Another notable finding of the present study was that after stratifying levels of BNP, RDW remained associated with long-term outcomes. Although BNP is considered to be a powerful predictor of CHF outcomes (31), a single biomarker is insufficient to assess the outcomes of the entire study population due to disease heterogeneity. A recent multiple-marker approach has been suggested for risk stratification of heart failure (32–34). The current study found that a graded increased probability of endpoints with increased RDW during follow-up in groups with low and high BNP indicated that the predictive value of RDW was independent of that of BNP. Due to its widespread availability and cost-effectiveness, the inclusion of RDW in multiple marker models of CHF risk stratification is recommended.
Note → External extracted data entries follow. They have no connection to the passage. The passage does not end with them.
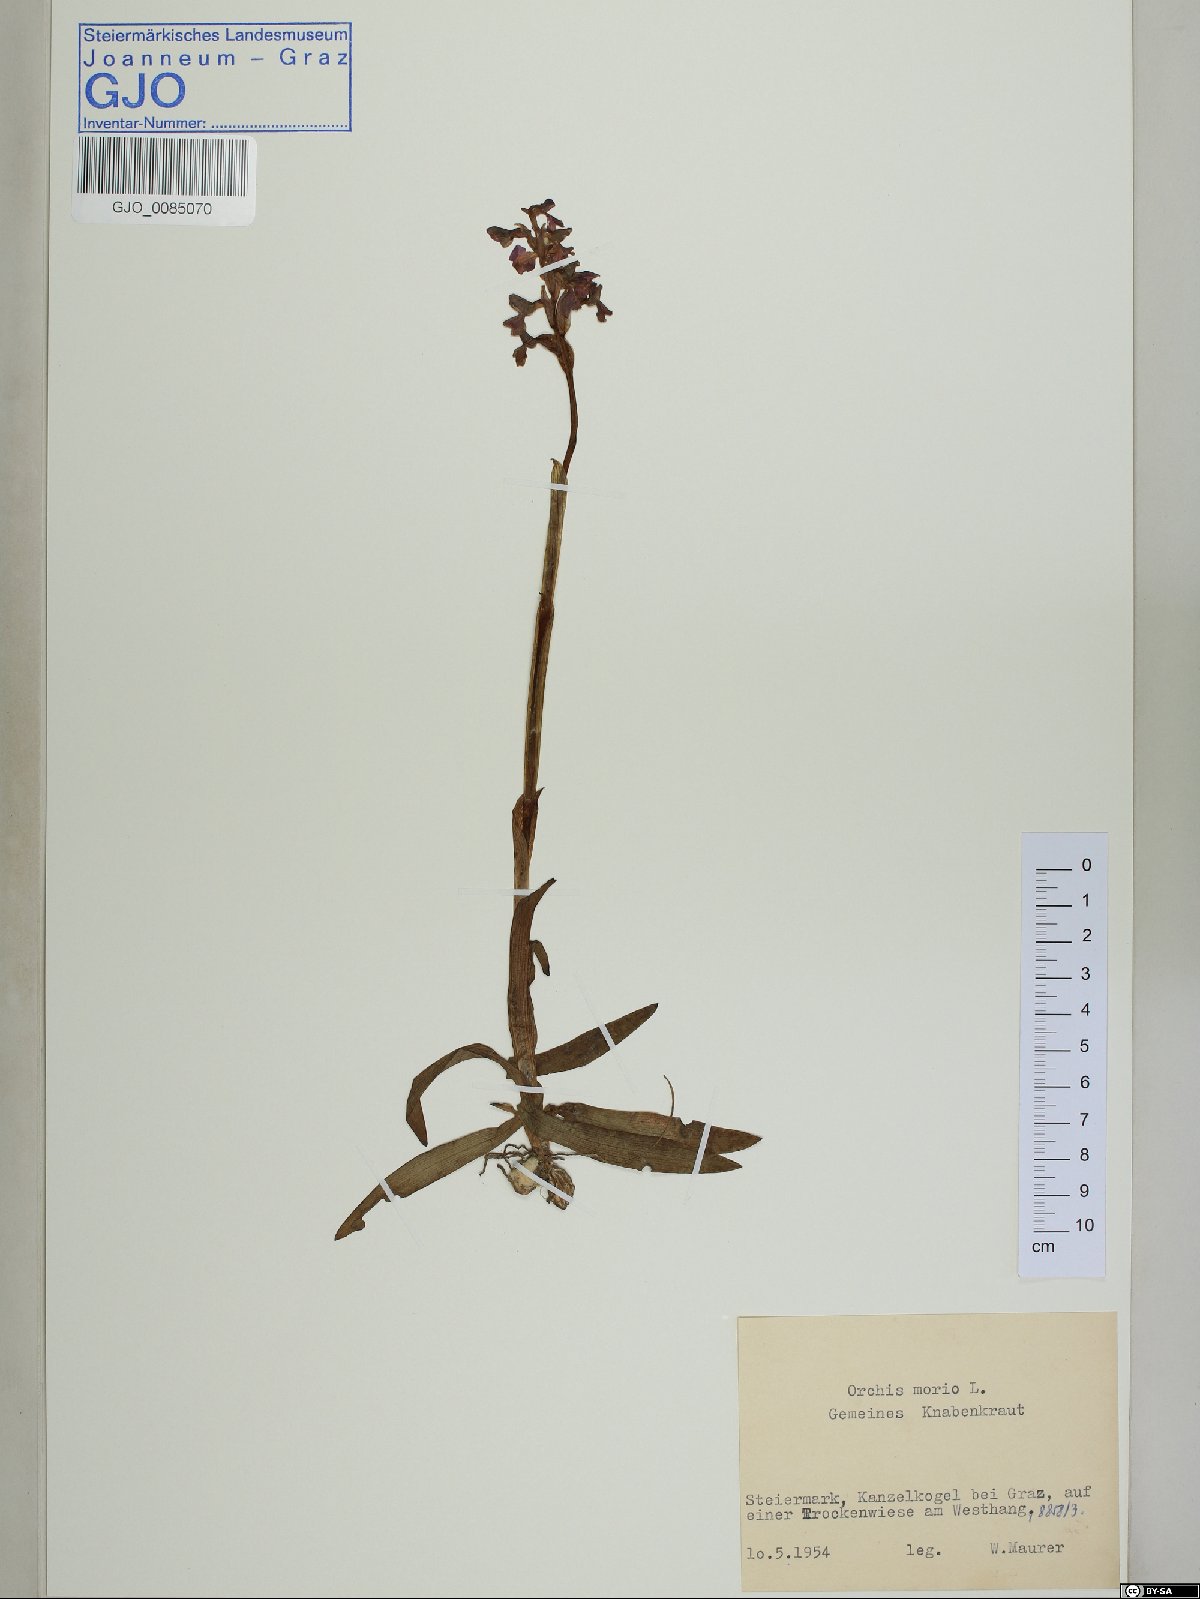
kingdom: Plantae
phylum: Tracheophyta
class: Liliopsida
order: Asparagales
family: Orchidaceae
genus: Anacamptis
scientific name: Anacamptis morio
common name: Green-winged orchid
The RDW is a readily available and inexpensive test for patients with CHF. Results are reported together with a complete differential blood count and no extra cost is incurred. The RDW has a better prognostic value than Hgb for both short- and long-term outcomes in patients with decompensated CHF and the prognostic value in long-term outcomes remains significant regardless of anemia or BNP levels. Thus, RDW appears to carry prognostic information concerning states other than anemia. In the future, the inclusion of RDW in a combined model for the risk stratification of patients with acute exacerbation of CHF is recommended. Further study is required to clarify the detailed mechanisms of the effect of elevated RDW in CHF.